Yesterday morning, as my son and wife traveled to the local high school so that my son could go to class, they found this lesson the hard way. I got a call from my son at 8:00 AM to tell me that he could not go to school. He and his mother were sitting in the car in the high school parking lot sobbing.

In that one moment, they had seen, heard, or discussed something that brought back memories of my wife’s mother who passed away on August 29. And for the first time since her passing, my son had actually started grieving in a very public and visible way. We all knew he loved his grandmother, but he was trying so hard to be “strong”.

We all tend to do this during times of grief. We try so very hard to put on a brave face. It is our way of masking what we really feel so that we do not have to deal with it at that moment. However, that is not healthy. Grieving is a normal process of life and we have to let it happen. I am the worst when it comes to that, as I try so hard to be a rock for others.

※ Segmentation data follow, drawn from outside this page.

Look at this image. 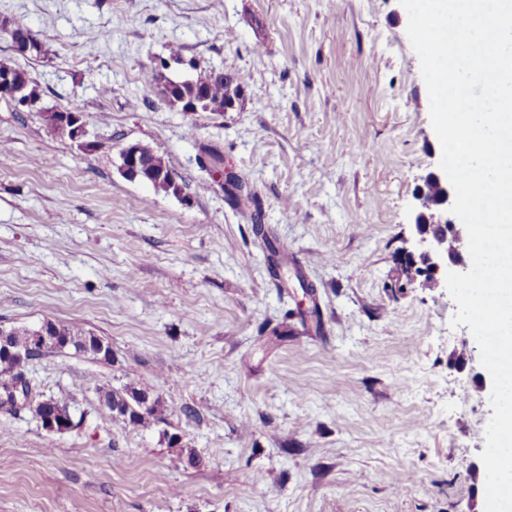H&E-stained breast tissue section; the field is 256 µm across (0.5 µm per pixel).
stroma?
I'll use <instances>...</instances> for the list:
<instances>
[{
  "label": "stroma",
  "mask_w": 512,
  "mask_h": 512,
  "mask_svg": "<svg viewBox=\"0 0 512 512\" xmlns=\"http://www.w3.org/2000/svg\"><path fill=\"white\" fill-rule=\"evenodd\" d=\"M3 19L45 53L0 31V64L41 91L0 100V324L78 325L112 359L29 362L76 426L0 412V512H484L492 379L447 290L407 280L442 148L399 0H0ZM174 46L243 77L238 107L151 93ZM75 106L80 143L45 120ZM129 143L182 197L123 177ZM209 149L249 183L281 279ZM144 385L162 422L114 424L98 388ZM0 29L1 32H6L10 35L17 51L20 53L39 56L43 52L42 45L36 40L30 39L27 31L17 27L8 28L7 21H1Z\"/></svg>",
  "instance_id": "1"
}]
</instances>
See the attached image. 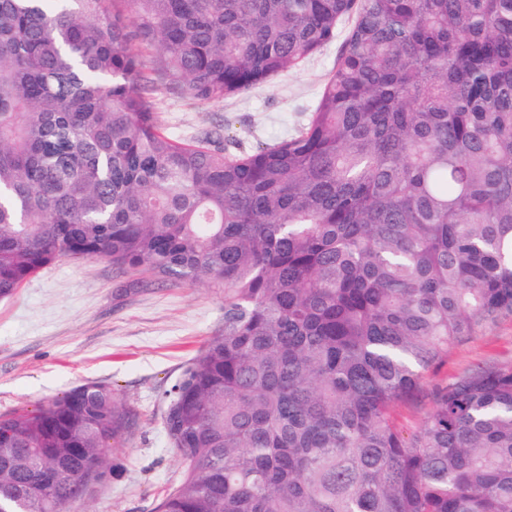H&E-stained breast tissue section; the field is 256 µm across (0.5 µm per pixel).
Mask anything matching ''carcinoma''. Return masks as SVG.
Here are the masks:
<instances>
[{
    "label": "carcinoma",
    "instance_id": "1",
    "mask_svg": "<svg viewBox=\"0 0 512 512\" xmlns=\"http://www.w3.org/2000/svg\"><path fill=\"white\" fill-rule=\"evenodd\" d=\"M351 15L292 137L233 153L158 121L159 84L242 94ZM87 258L224 289L168 394L183 473L156 512H512V368L396 415L512 318V0H0V299ZM124 428L96 383L1 415L0 512H65Z\"/></svg>",
    "mask_w": 512,
    "mask_h": 512
}]
</instances>
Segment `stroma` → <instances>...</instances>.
<instances>
[{
	"mask_svg": "<svg viewBox=\"0 0 512 512\" xmlns=\"http://www.w3.org/2000/svg\"><path fill=\"white\" fill-rule=\"evenodd\" d=\"M341 48L334 41L296 68L219 101L162 88L155 110L180 138L220 124L229 148L270 147L307 123ZM223 324V289L121 293L104 259L56 262L0 300V415L35 409L87 383L111 387L129 414L110 450L115 475L91 484L67 512H155L182 474L162 424L165 395ZM487 363L512 367V318L451 346L447 361L425 374L420 398L400 408L403 429L430 409L436 387Z\"/></svg>",
	"mask_w": 512,
	"mask_h": 512,
	"instance_id": "1",
	"label": "stroma"
}]
</instances>
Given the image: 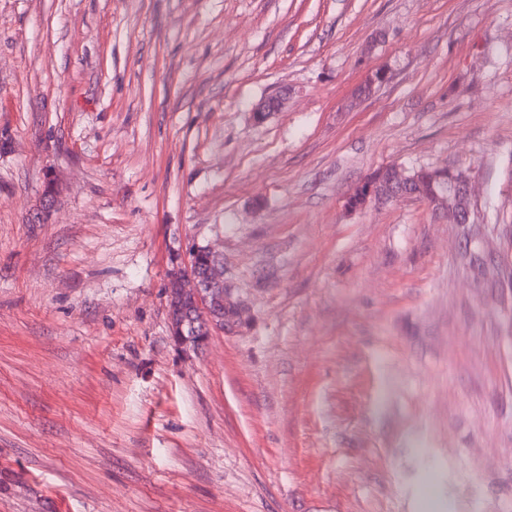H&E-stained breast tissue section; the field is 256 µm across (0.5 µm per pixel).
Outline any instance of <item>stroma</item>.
<instances>
[{
  "label": "stroma",
  "mask_w": 512,
  "mask_h": 512,
  "mask_svg": "<svg viewBox=\"0 0 512 512\" xmlns=\"http://www.w3.org/2000/svg\"><path fill=\"white\" fill-rule=\"evenodd\" d=\"M0 512H512V0H0ZM423 172L409 173L399 168L390 166L380 170L377 181L367 179L360 185V199L363 201L355 207L365 205L369 201H384L404 195L419 196L427 200L436 210L447 213L456 224H466L469 220L468 199L470 195L471 178L468 173L457 176L451 173L448 181H434V187L438 190H447L448 196L430 194L429 198L416 190L421 186L419 181ZM383 182L384 189L380 187ZM199 248L191 250L187 262L174 269L168 278L170 334L179 348L193 344L194 348L199 349L209 338L212 327L223 328L224 320L232 312L230 299L224 298V284L215 281L205 288L194 272L193 268L199 257L200 275L204 276V283L212 281L217 274L224 281V267L218 258L210 260L209 254L205 253L199 256ZM190 323L192 326L199 325L201 336L198 339L191 336L194 333L192 328L185 327Z\"/></svg>",
  "instance_id": "stroma-1"
}]
</instances>
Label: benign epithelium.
Masks as SVG:
<instances>
[{
	"label": "benign epithelium",
	"mask_w": 512,
	"mask_h": 512,
	"mask_svg": "<svg viewBox=\"0 0 512 512\" xmlns=\"http://www.w3.org/2000/svg\"><path fill=\"white\" fill-rule=\"evenodd\" d=\"M421 176L420 172L408 174L393 166L386 167L380 170L378 180L368 179L360 185V199L367 203L404 195L422 198L424 194L416 190L421 185ZM470 187L469 174L458 176L452 173L448 177V195L434 193L429 195L427 201L436 209L447 213L455 223L465 224L470 216ZM199 254L200 249L191 250L187 262L173 270L168 278L170 334L175 345L180 348H199L209 338L212 328L224 327V320L232 312V303L224 296V284L215 281L206 288L194 272ZM190 323L199 325V337L185 336V326Z\"/></svg>",
	"instance_id": "obj_1"
}]
</instances>
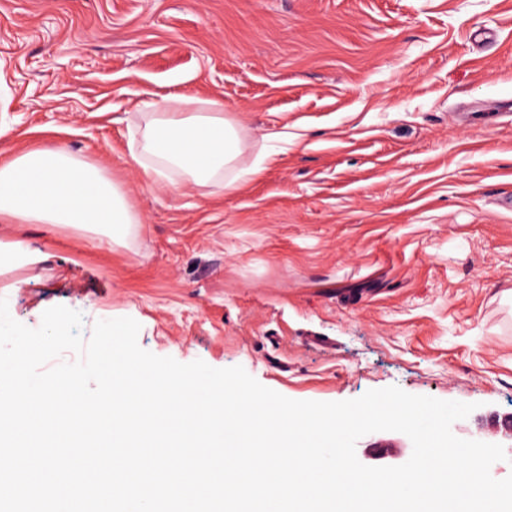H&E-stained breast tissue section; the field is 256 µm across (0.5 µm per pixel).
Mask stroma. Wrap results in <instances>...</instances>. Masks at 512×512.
Here are the masks:
<instances>
[{"label": "stroma", "mask_w": 512, "mask_h": 512, "mask_svg": "<svg viewBox=\"0 0 512 512\" xmlns=\"http://www.w3.org/2000/svg\"><path fill=\"white\" fill-rule=\"evenodd\" d=\"M223 102L235 190L146 181L143 92ZM512 0H0V161L59 145L126 195L124 243L0 223L13 319L130 317L139 345L242 366L294 400L404 391L474 404L454 435L503 446L512 414ZM272 135L264 144L263 135ZM408 436L356 444L398 466ZM36 251L32 250L30 245L23 240H16L10 244L2 246L0 243V264L2 262L20 261L35 259Z\"/></svg>", "instance_id": "35a3bbf8"}]
</instances>
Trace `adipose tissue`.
I'll return each instance as SVG.
<instances>
[{
	"mask_svg": "<svg viewBox=\"0 0 512 512\" xmlns=\"http://www.w3.org/2000/svg\"><path fill=\"white\" fill-rule=\"evenodd\" d=\"M146 122L130 142V156L144 177L181 172L205 184L231 172L226 187L258 174V167L237 165L243 153L234 124L222 102L171 95L163 102L143 100ZM64 224L119 242L137 218L126 196L95 165L78 160L65 148L20 153L0 163V222Z\"/></svg>",
	"mask_w": 512,
	"mask_h": 512,
	"instance_id": "adipose-tissue-1",
	"label": "adipose tissue"
}]
</instances>
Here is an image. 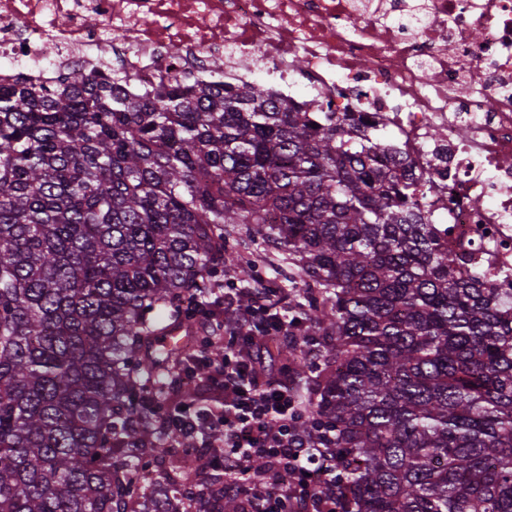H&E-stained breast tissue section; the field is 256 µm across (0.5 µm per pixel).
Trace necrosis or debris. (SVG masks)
Instances as JSON below:
<instances>
[{
  "label": "necrosis or debris",
  "mask_w": 512,
  "mask_h": 512,
  "mask_svg": "<svg viewBox=\"0 0 512 512\" xmlns=\"http://www.w3.org/2000/svg\"><path fill=\"white\" fill-rule=\"evenodd\" d=\"M104 53L137 88L219 56L394 132L459 274L512 277V0H0V80Z\"/></svg>",
  "instance_id": "obj_1"
}]
</instances>
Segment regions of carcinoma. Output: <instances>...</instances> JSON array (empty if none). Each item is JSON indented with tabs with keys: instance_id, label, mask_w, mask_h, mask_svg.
<instances>
[{
	"instance_id": "obj_1",
	"label": "carcinoma",
	"mask_w": 512,
	"mask_h": 512,
	"mask_svg": "<svg viewBox=\"0 0 512 512\" xmlns=\"http://www.w3.org/2000/svg\"><path fill=\"white\" fill-rule=\"evenodd\" d=\"M224 60L148 91L107 62L0 85V512H127L165 487L192 348L168 339L224 241L283 256L320 324L280 353L336 455L341 512H512V280L456 276L395 142L313 100L228 87ZM220 370L222 350L200 345Z\"/></svg>"
}]
</instances>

Make no mistake, I am grieving the loss of my mother-in-law. She treated me more like a son than my own mother did. She accepted me when my own family turned their backs on me. She helped me find a place to live and had be over for dinners when no one, not even her own family, would accept me. And when she would have her episodes, she would trust me more than anyone else. I could get her to take her medication even when my wife could not.

As I sat by her bedside that last night in the MICU, I had a few minutes alone with her. I told her what I don’t think I had ever really said to her in the 20 years I had known her. I told her that I loved her and that I appreciated the fact that she accepted me when others did not. It was a moment of raw emotion. I also promised her I would stay by her side until she crossed over or got better. Within a few hours, she had passed.

My own grieving process is different. Everyone’s grieving process is to a degree. I grieve because my wife and son are grieving. My feelings of grief is for them. I do not grieve for my mother-in-law. For the first time in 20 years her mind and health are restored. She is at peace and surrounded by light and love that we can only imagine. No, I don’t grieve for her, but I do grieve.

And I will continue to grieve in the moments when I think, “I wonder what Linda would like for dinner” only to realize that she is gone. I will grieve in the moments when I see her urn in our home chapel. We will miss her, but we will see her again someday.

I guess what I am trying to say is that it is ok to grieve. We do not have to be “strong”. We are truly strong when we can allow ourselves to live through the human experience. It is that experience that makes us strong. Ignoring our grief only damages us, it does not make us strong.

So go ahead and grieve the loss: the loss of a friend, a job, a pet, a loved one, a friendship, whatever you might be grieving. Allow yourself to grieve and find healing in that release.

And then, let us walk hand-in-hand until we see our loved ones again.